Neighbors gave her a rattle and a pair of impossibly small shoes and a long white christening gown and knitting needles and an embroidery kit. She was tired enough for the last half of the pregnancy that she learned to sit by the hearth and make use of the latter two. She sent Uncle to the city for thimbles and colored thread and kitten-soft yarn. She bared her teeth at Moss when he tried to press his ear to her navel to hear the baby’s heartbeat, and she still threw her shoes into the garden. But she also sewed buttons onto miniature shirts, and the fury in her frown gentled when she smoothed her fingers over the stitches.

She seemed so close to settled that it was almost a surprise that next January when Moss ran into town, wild-haired, chasing after his missing wife. He ran from the post office to the grocery to the barbershop, but it wasn’t until he got to the dentist’s that he found someone who had seen Thetis that day.

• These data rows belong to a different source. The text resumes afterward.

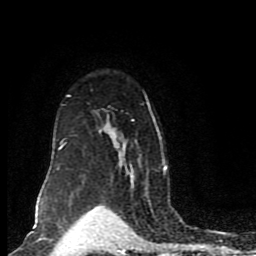
Breast MRI (dynamic contrast-enhanced), one axial slice; slice 61 of 80 in the series (ordered by position); cropped to one breast; dynamic contrast-enhanced series, time point 2 of 8 at this slice position (early post-contrast); 1.5 T; TE 4.2 ms, TR 7 ms; 256 × 256 image matrix, field of view 165 × 165 mm. Female patient.
Outlined on this slice (semi-automatically segmented with operator editing):
- enhancing-tissue mask used for the functional tumour volume (all voxels passing the contrast-enhancement thresholds inside the analysis volume; usually the tumour): bounding box <57,93,167,173> (left, top, right, bottom; pixels)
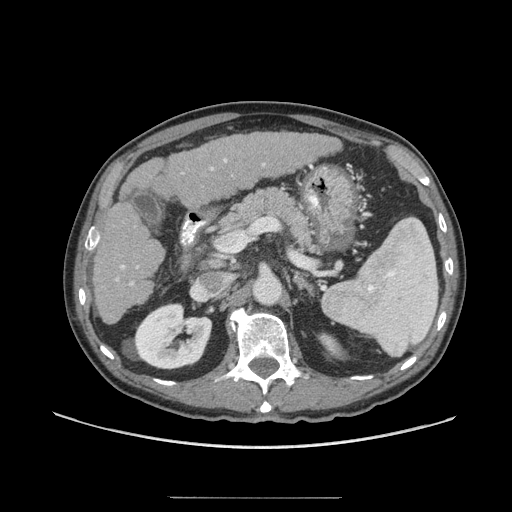
Contrast-enhanced abdominal CT (liver protocol), one axial slice. Slice 32 of 71 in the series (ordered by position). Reconstruction kernel STANDARD. Soft-tissue window (W 400 / L 40 HU). 512 × 512 image matrix, field of view 400 × 400 mm. From the clinical record (not read from this slice): diagnosis: hepatocellular carcinoma (patient treated with transarterial chemoembolisation; whether this scan precedes or follows treatment is not stated here); TNM stage (as recorded): Stage-I; Child-Pugh class: A; tumour differentiation: well differentiated; tumour nodularity: uninodular.
Structures marked on this image (semi-automatically segmented with operator editing):
- liver parenchyma outside the tumour (the mass and vessels are separate outlines, so this box may not span the whole liver): bounding box [x1, y1, x2, y2] px = [92, 132, 338, 324]
- portal vein: [96, 158, 265, 285]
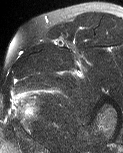
MRI of an extremity soft-tissue mass, one axial slice; slice 46 of 60 in the series (ordered by position); T2-weighted fat-saturated; MR volume resampled by the dataset authors to the PET/CT grid (not the native acquisition matrix); 3.27 mm slice thickness; 123 × 153 image matrix. Male patient. From the clinical record (not read from this slice): histological type: pleiomorphic liposarcoma; grade: high; site of the primary tumour: left thigh.
Structures marked on this image (expert contour drawn on MRI and transferred to this co-registered scan by the dataset authors):
- gross tumour volume including surrounding oedema: bounding box [x1, y1, x2, y2] px = [11, 97, 39, 119]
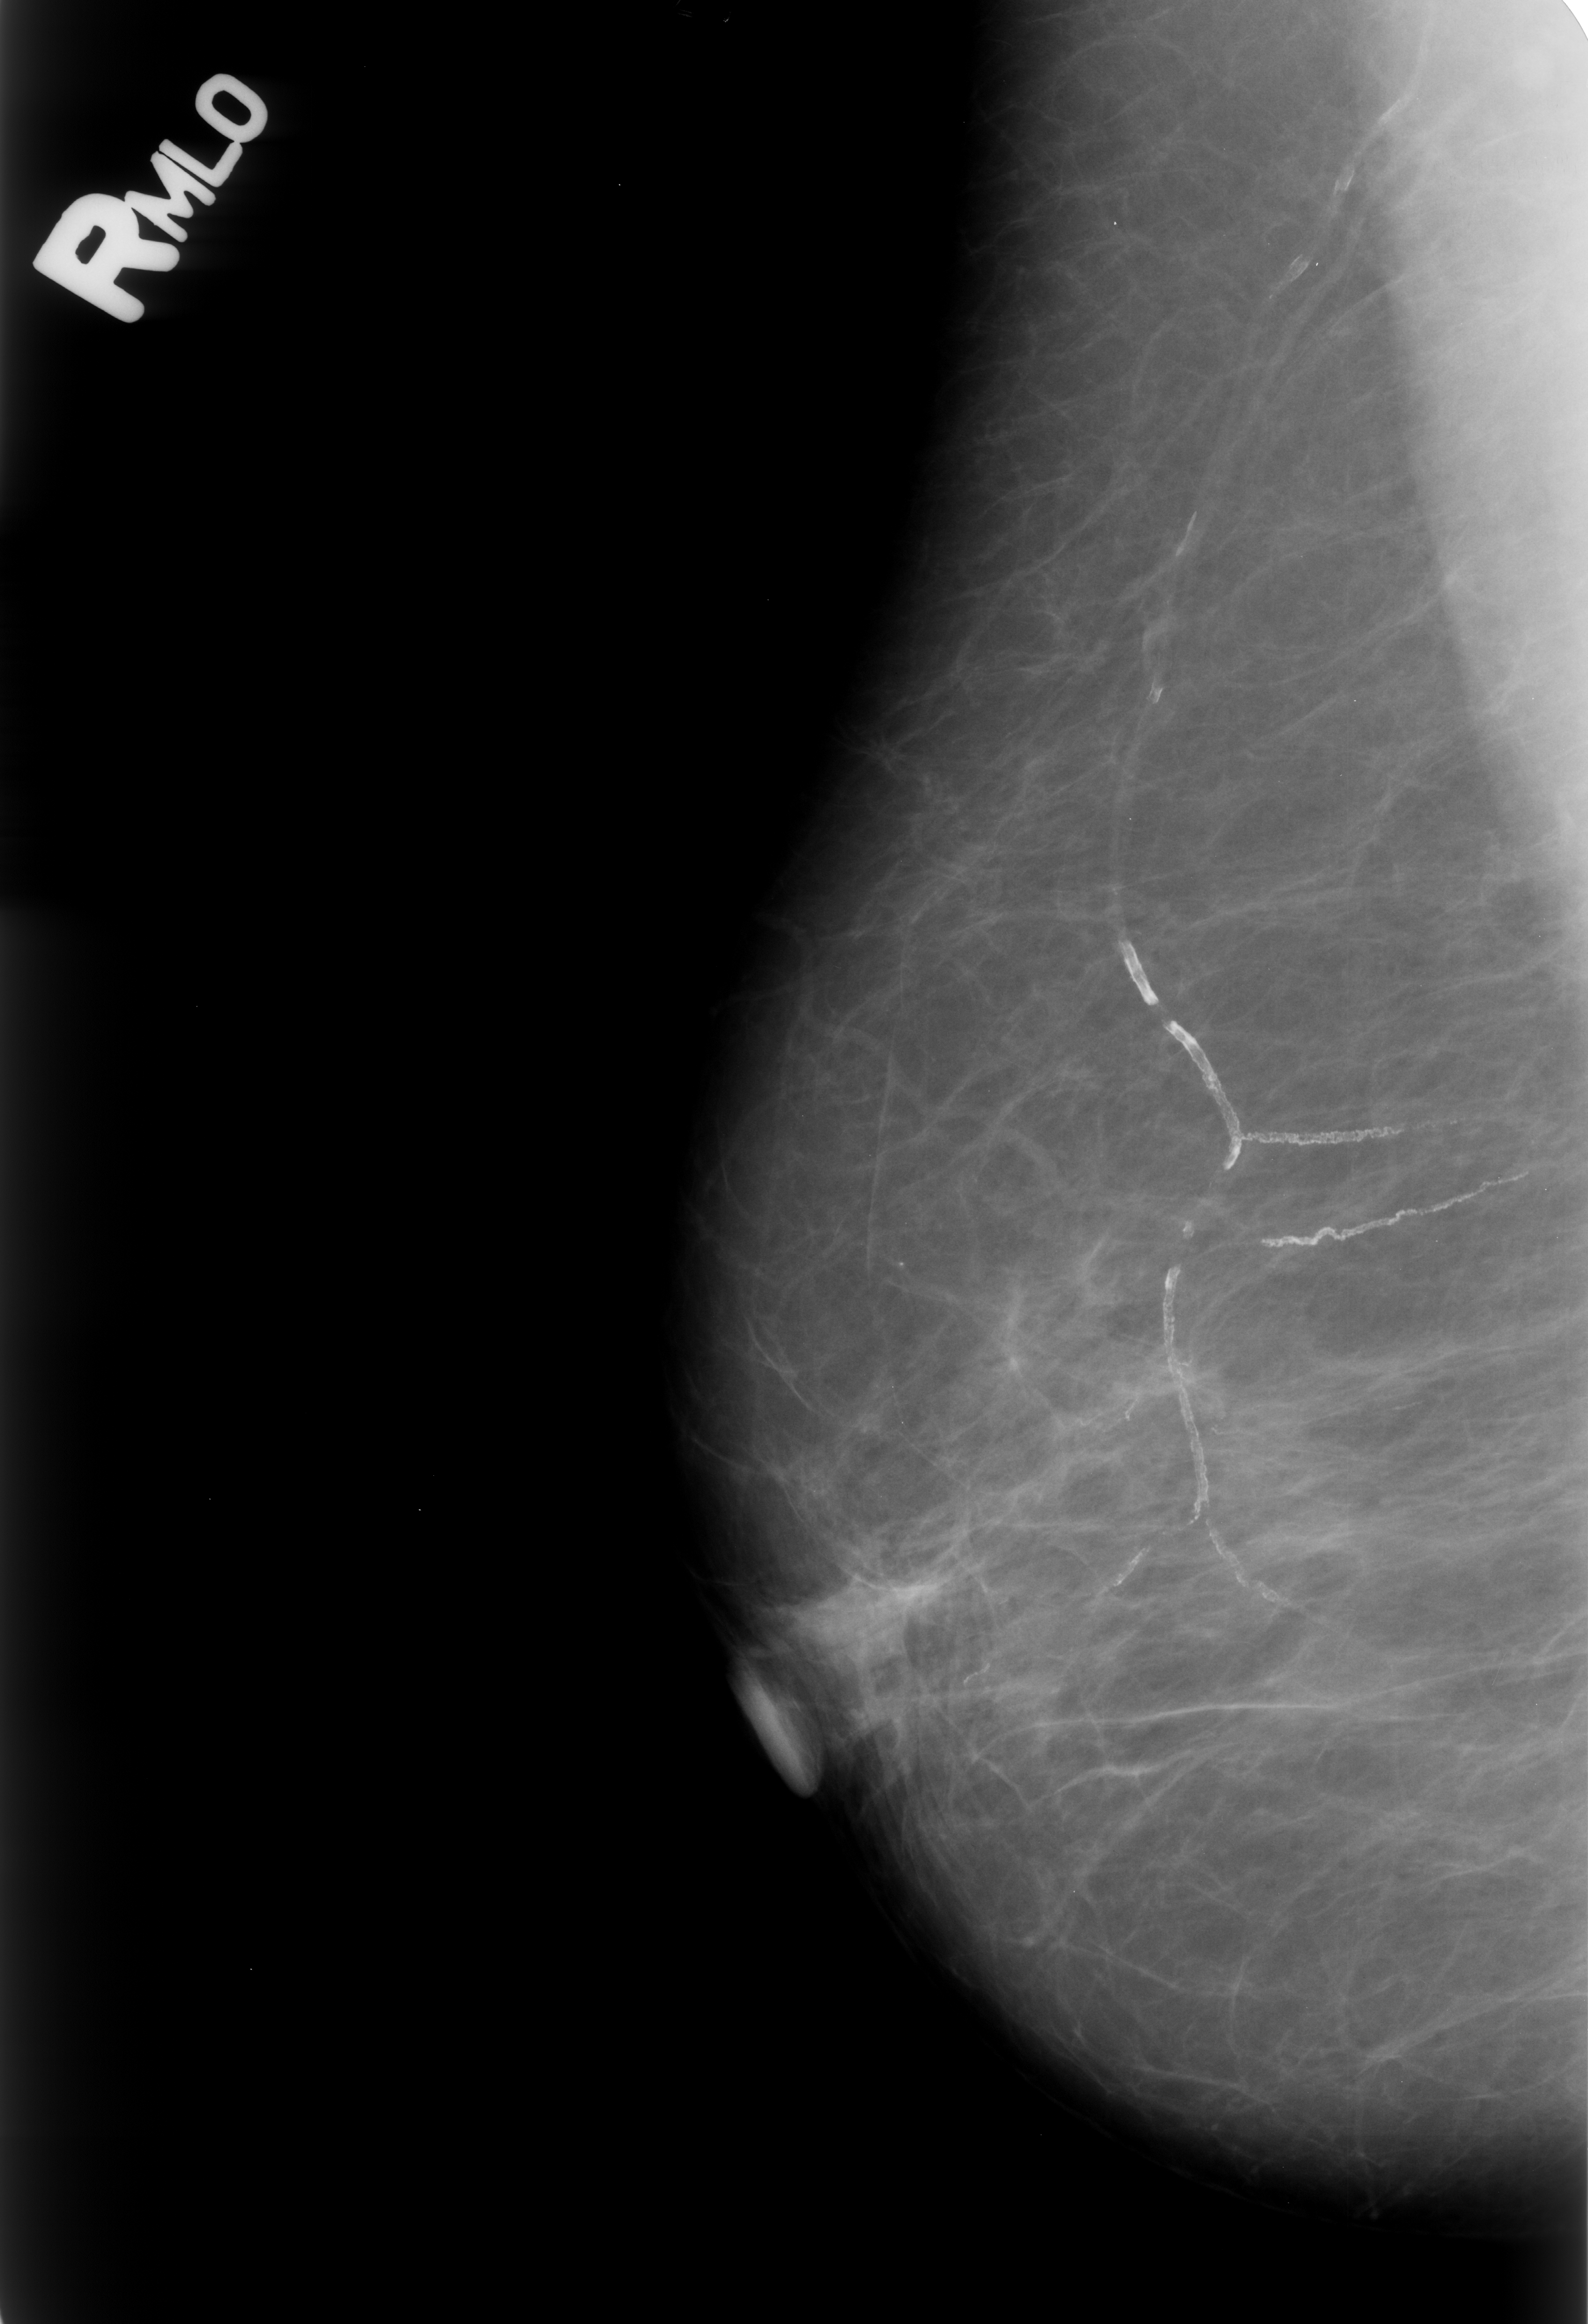
Mammogram (digitized film). Right breast. Mediolateral oblique (MLO) view. Breast composition: almost entirely fatty (BI-RADS density category 1 of 4). 1588 × 2324 image matrix.
Marked abnormalities (boxes around the expert regions of interest):
- Finding 1 of 5: calcifications, morphology fine linear branching; BI-RADS assessment category 2; outcome (as recorded, no biopsy): benign without callback (not worked up further): bounding box (x1, y1, x2, y2) in pixels: (1033, 1348, 1105, 1424)
- Finding 2 of 5: calcifications, morphology vascular; BI-RADS assessment category 2; outcome (as recorded, no biopsy): benign without callback (not worked up further): (1046, 479, 1345, 1688)
- Finding 3 of 5: calcifications, morphology fine linear branching; BI-RADS assessment category 2; subtlety rating 4 on a 1 (subtle) to 5 (obvious) scale; outcome (as recorded, no biopsy): benign without callback (not worked up further): (1104, 1368, 1159, 1464)
- Finding 4 of 5: calcifications, morphology vascular; BI-RADS assessment category 2; benign; no additional work-up was recommended (outcome (as recorded, no biopsy): benign without callback): (1244, 1091, 1461, 1171)
- Finding 5 of 5: calcifications, morphology vascular; BI-RADS assessment category 2; outcome (as recorded, no biopsy): benign without callback (not worked up further): (1244, 1157, 1544, 1275)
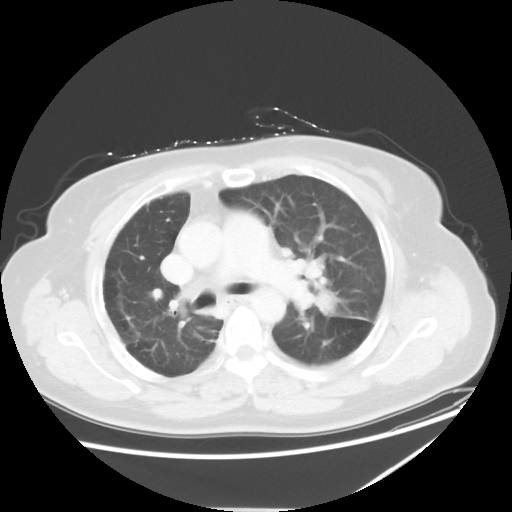
Chest CT, one axial slice; slice 36 of 54 in the series (ordered by position); reconstruction kernel STANDARD; 120 kVp; lung window (W 1500 / L -600 HU); 5 mm slice thickness; 512 × 512 image matrix. Patient: female, 61 years. Case-level facts recorded for this patient, not image findings: clinical TNM (as recorded): T1c N3 M1.
Outlined on this slice (rectangle marked by the reading radiologist):
- lung tumour (recorded histology: adenocarcinoma): box from (x=312, y=283) to (x=381, y=327) px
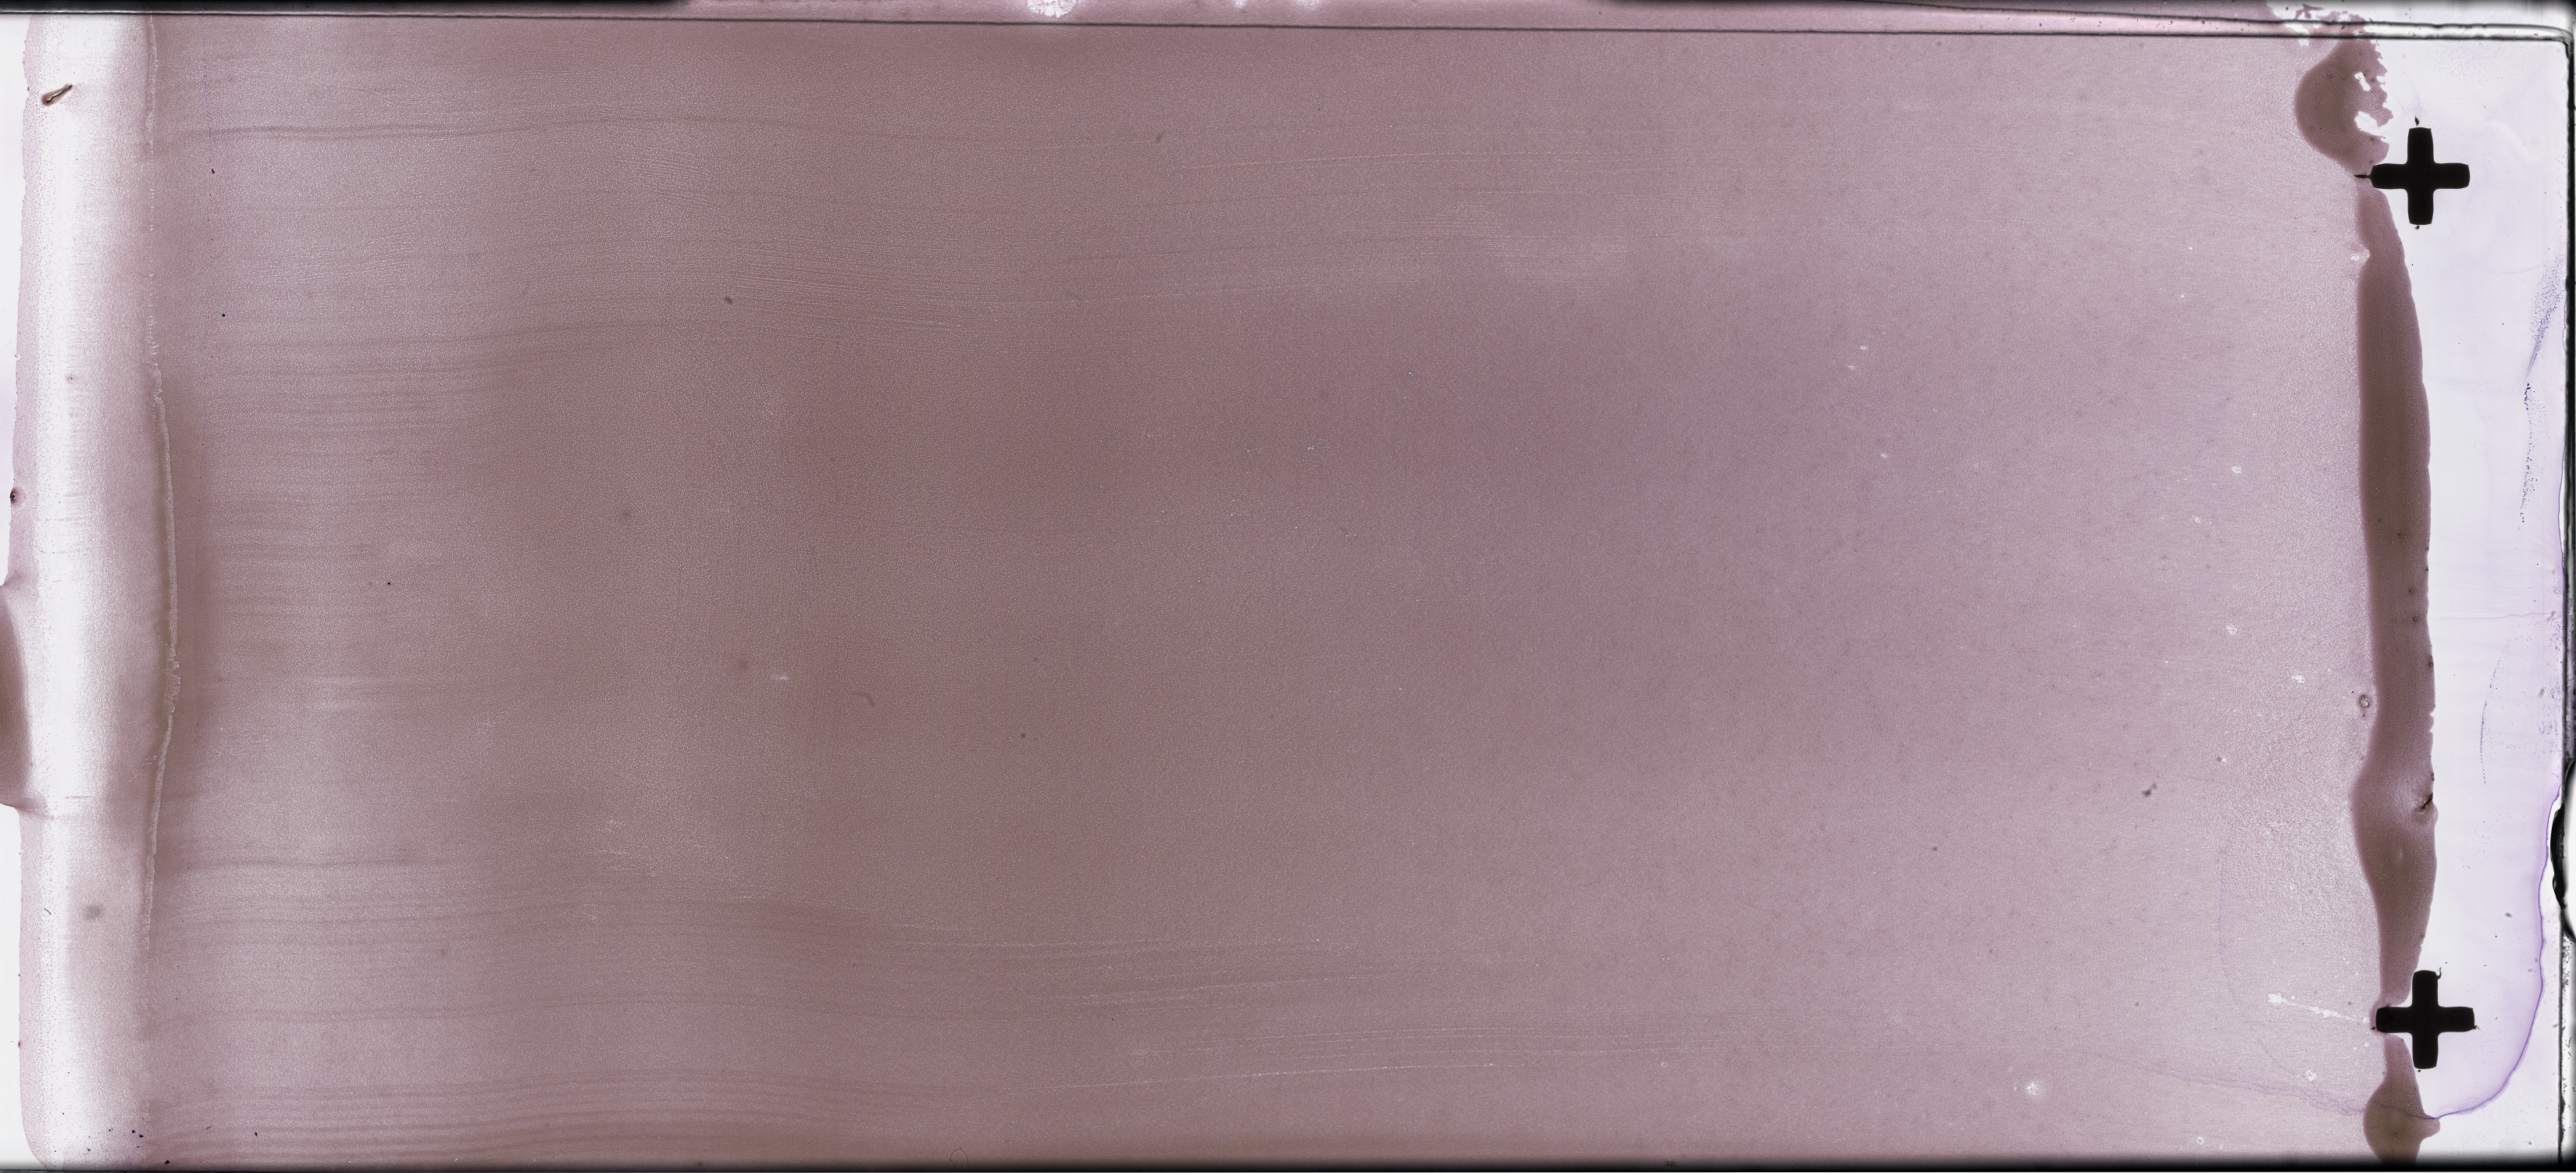
Whole-slide image of a whole blood smear, Wright-Giemsa stain, low-resolution overview of the scanned area, about 53.3 x 24.3 mm; specimen time point: collected at baseline (before treatment). Patient: male.
From a patient with: Plasma Cell Myeloma.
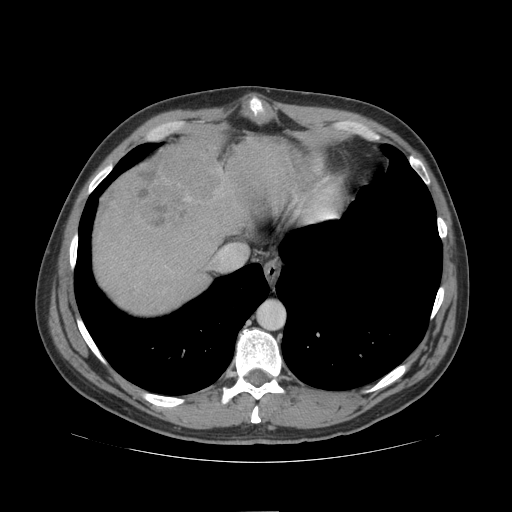
Contrast-enhanced abdominal CT (liver protocol), one axial slice. Position 89 of 109 along the scan axis. Soft-tissue window (W 400 / L 40 HU). 512 × 512 image matrix. From the clinical record (not read from this slice): diagnosis: hepatocellular carcinoma (patient treated with transarterial chemoembolisation; whether this scan precedes or follows treatment is not stated here); TNM stage (as recorded): Stage-IIIB.
Outlined on this slice (semi-automatically segmented with operator editing):
- liver parenchyma outside the tumour (the mass and vessels are separate outlines, so this box may not span the whole liver): box from (x=94, y=136) to (x=304, y=312) px
- mass: (x=112, y=137)–(x=221, y=227)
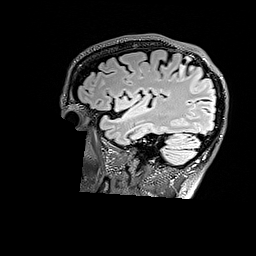
Brain MRI from a brain-tumour surgery series, one sagittal slice; slice 128 of 176 in the series (ordered by position); T2 FLAIR; 256 × 256 image matrix, field of view 256 × 256 mm. From the clinical record (not read from this slice): histopathology: Astrocytoma; WHO grade: 3; IDH mutation: yes; tumour location: Right Parietal.
Annotated regions visible in this slice (manually delineated by an expert):
- tumour: box from (x=178, y=63) to (x=187, y=76) px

The postman who was getting his bad tooth looked at said that he’d seen her. He’d almost forgotten about it, with the news about the war and the draft being all anyone wanted to talk about, but he’d seen her all right. She was walking into the wheat that morning, he said, both hands braced on the small of her back, her belly set out in front of her like the prow of a ship. He told Moss that he saw her walk into the field and thought nothing of it, that wheat being on Cor Ellison’s land and all.

“Was she wearing her shoes?” Moss asked, his fists in the postman’s shirtfront, and when the man shook his head Moss turned and ran. Everyone who’d seen him run into town saw him run out, faster than a hare with a hawk over his shoulder. He didn’t stop running until he reached the wheat.

But of course he was too late—by the time he got to the wheat, Thetis was staggering out of it with blood soaking her legs and a baby at her breast. She swept past Moss in her bare feet and her ruined skirt, walked up the steps of Cor and Uncle’s house, and let herself in. Moss followed her bloody footprints inside and found her sitting on Cor’s whittling stool by the hearth, her leather shoes in front of her and the baby asleep with her nipple still in his mouth. The room smelled like iron and clean sweat. Moss stood with his hands braced on the doorframe, and Thetis finally looked at him. Her gaze was flat and final; she had gotten what she needed from the man she’d allowed to marry her. She didn’t so much as blink as she slid her bloody feet into the shoes she hated.